Available records below:

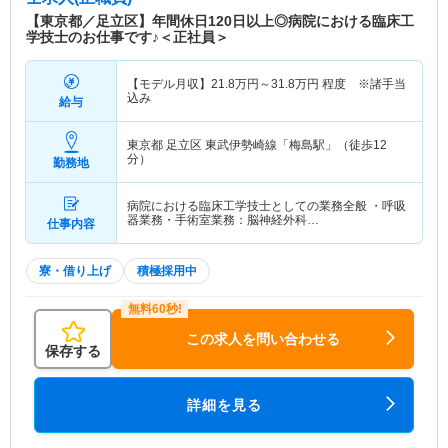
ょう訪問介護リハビリステーション ・介護老人保
【東京都／足立区】年間休日120日以上◎病院における臨床工
健施設しらさぎ ・介護老人保険施設はくちょう ・
学技士のお仕事です♪＜正社員＞
グループホームすずめのお宿・本木 ・グループホ
ームすずめのお宿・西新井 ・かなりやデイサービ
【モデル月収】
21.8
万円～
31.8
万円
程度 ※諸手当
スセンター ・こまどりデイサービスセンター ・う
込み
給与
ぐいすデイサービスセンター ・おしどりデイサー
ビスセンター ・かわせみデイサービスセンター ・
おおるりデイサービスセンター ・らいちょうデイ
東京都 足立区
東武伊勢崎線「梅島駅」（徒歩12
分）
勤務地
サービスセンター ・在宅総合支援センターふくろ
う ・足立区地域包括支援センター本木関原 ・居宅
介護支援センターはやぶさ ・本木・関原居宅介護
病院における臨床工学技士としての業務全般 ・呼吸
器業務・手術室業務：脳神経外科…
仕事内容
支援センター ・滝野川はくちょう高齢者あんしん
センター 【リハビリテーション】 ・福岡クリニッ
ク通所リハビリテーションセンター ・関原クリニ
寮・借り上げ
積極採用中
ック通所リハビリテーションセンター ・梅田診療
所通所リハビリテーションセンター ・赤羽岩淵病
院通所リハビリテーションセンター
この求人を問い合わせる
保存する
病院情報補足
電子カルテ導入済み
詳細を見る
特色
「在宅での医療（cure）と看護・介護（care）」を
中心に一貫して活動を展開している法人です。
「必要な時に必要な人に必要なだけトータルにサー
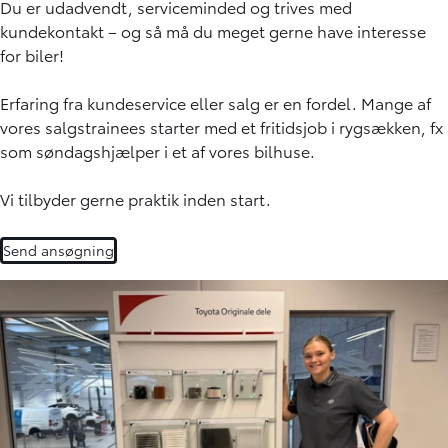
Du er udadvendt, serviceminded og trives med
kundekontakt – og så må du meget gerne have interesse
for biler!
Erfaring fra kundeservice eller salg er en fordel. Mange af
vores salgstrainees starter med et fritidsjob i rygsækken, fx
som søndagshjælper i et af vores bilhuse.
Vi tilbyder gerne praktik inden start.
Send ansøgning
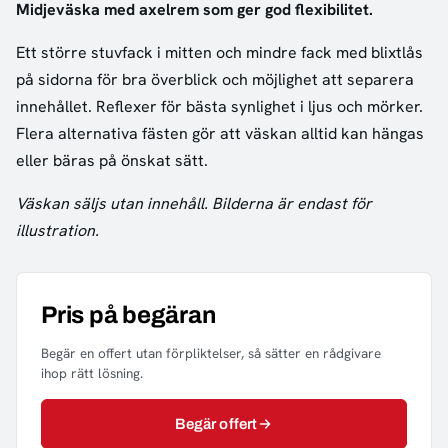
Midjeväska med axelrem som ger god flexibilitet.
Ett större stuvfack i mitten och mindre fack med blixtlås
på sidorna för bra överblick och möjlighet att separera
innehållet. Reflexer för bästa synlighet i ljus och mörker.
Flera alternativa fästen gör att väskan alltid kan hängas
eller bäras på önskat sätt.
Väskan säljs utan innehåll. Bilderna är endast för
illustration.
Pris på begäran
Begär en offert utan förpliktelser, så sätter en rådgivare
ihop rätt lösning.
Begär offert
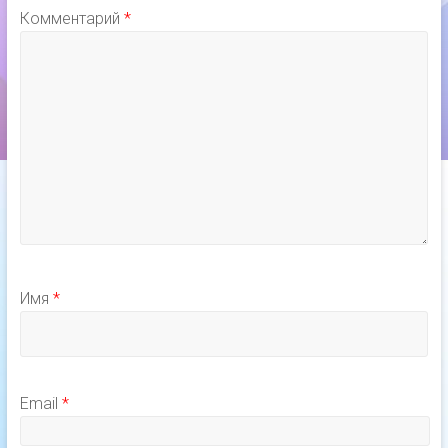
Комментарий
*
Имя
*
Email
*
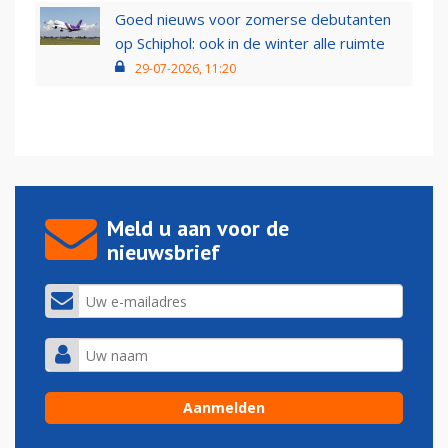
Goed nieuws voor zomerse debutanten
op Schiphol: ook in de winter alle ruimte
29-07-2026, 11:20
Meld u aan voor de
nieuwsbrief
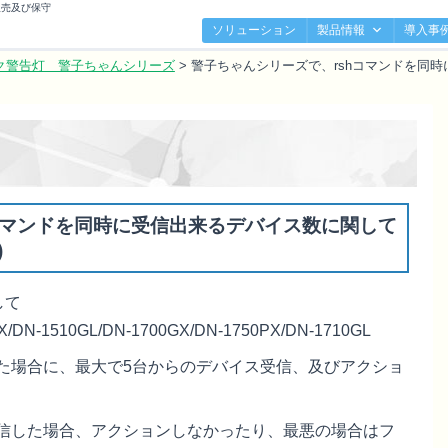
販売及び保守
ソリューション
製品情報
導入事
ク警告灯 警子ちゃんシリーズ
>
警子ちゃんシリーズで、rshコマンドを同
コマンドを同時に受信出来るデバイス数に関して
)
して
N-1510GL/DN-1700GX/DN-1750PX/DN-1710GL
った場合に、最大で5台からのデバイス受信、及びアクショ
送信した場合、アクションしなかったり、最悪の場合はフ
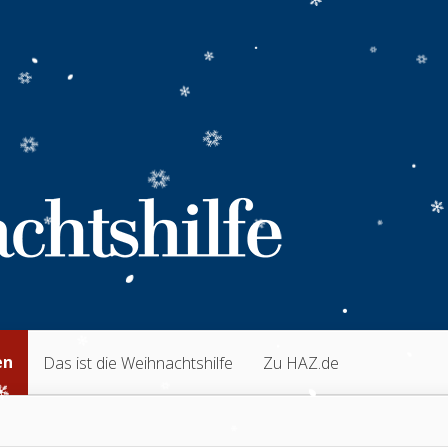
en
Das ist die Weihnachtshilfe
Zu HAZ.de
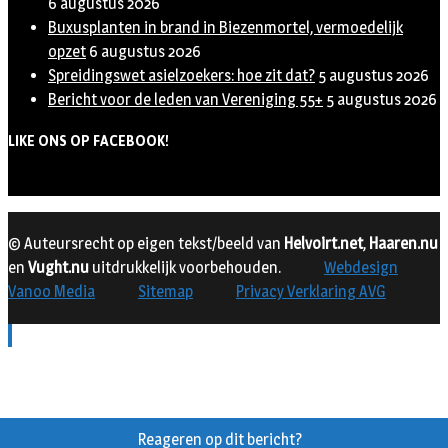
6 augustus 2026
Buxusplanten in brand in Biezenmortel, vermoedelijk
opzet
6 augustus 2026
Spreidingswet asielzoekers: hoe zit dat?
5 augustus 2026
Bericht voor de leden van Vereniging 55+
5 augustus 2026
LIKE ONS OP FACEBOOK!
© Auteursrecht op eigen tekst/beeld van
Helvoirt.net
,
Haaren.nu
en
Vught.nu
uitdrukkelijk voorbehouden.
Webdesign
Vanoo Media
Sitemap
Privacy Verklaring AVG
Reageren op dit bericht?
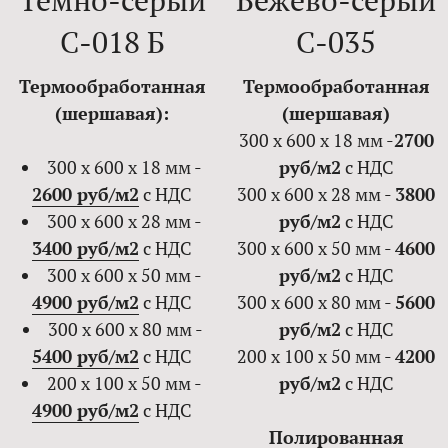
Темно-серый
Бежево-серый
С-018 Б
С-035
Термообработанная
Термообработанная
(шершавая):
(шершавая)
300 х 600 х 18 мм -
2700
300 х 600 х 18 мм -
руб/м2
с НДС
2600 руб/м2
с НДС
300 х 600 х 28 мм -
3800
300 х 600 х 28 мм -
руб/м2
с НДС
3400 руб/м2
с НДС
300 х 600 х 50 мм -
4600
300 х 600 х 50 мм -
руб/м2
с НДС
4900 руб/м2
с НДС
300 х 600 х 80 мм -
5600
300 х 600 х 80 мм -
руб/м2
с НДС
5400 руб/м2
с НДС
200 х 100 х 50 мм -
4200
200 х 100 х 50 мм -
руб/м2
с НДС
4900 руб/м2
с НДС
Полированная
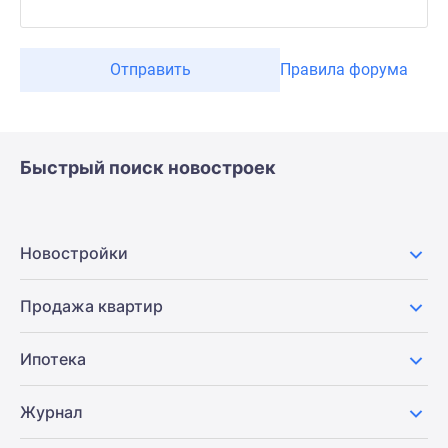
Отправить
Правила форума
Быстрый поиск новостроек
Новостройки
Продажа квартир
Ипотека
Журнал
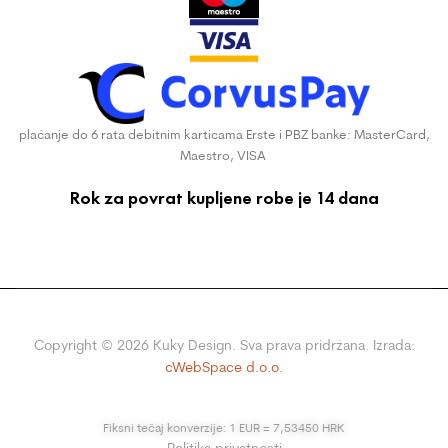
plaćanje do 6 rata debitnim karticama Erste i PBZ banke: MasterCard,
Maestro, VISA
Rok za povrat kupljene robe je 14 dana
Copyright ©
2026
Kuky Design. Sva prava pridržana. Izrada:
cWebSpace d.o.o.
Fiksni tečaj konverzije: 1 EUR = 7,53450 HRK
Politika privatnosti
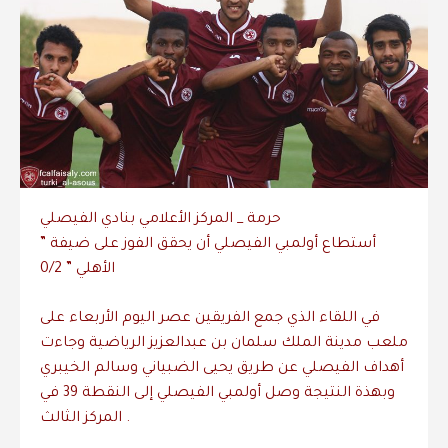
حرمة _ المركز الأعلامي بنادي الفيصلي
الأهلي ” 0/2
في اللقاء الذي جمع الفريقين عصر اليوم الأربعاء على
ملعب مدينة الملك سلمان بن عبدالعزيز الرياضية وجاءت
أهداف الفيصلي عن طريق يحيى الضبياني وسالم الخيبري
وبهذة النتيجة وصل أولمبي الفيصلي إلى النقطة 39 في
المركز الثالث .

End of Available records.

Lines holding the string "eller" in the records: how many are there? Give only the number.

▸ **Result of this task**
2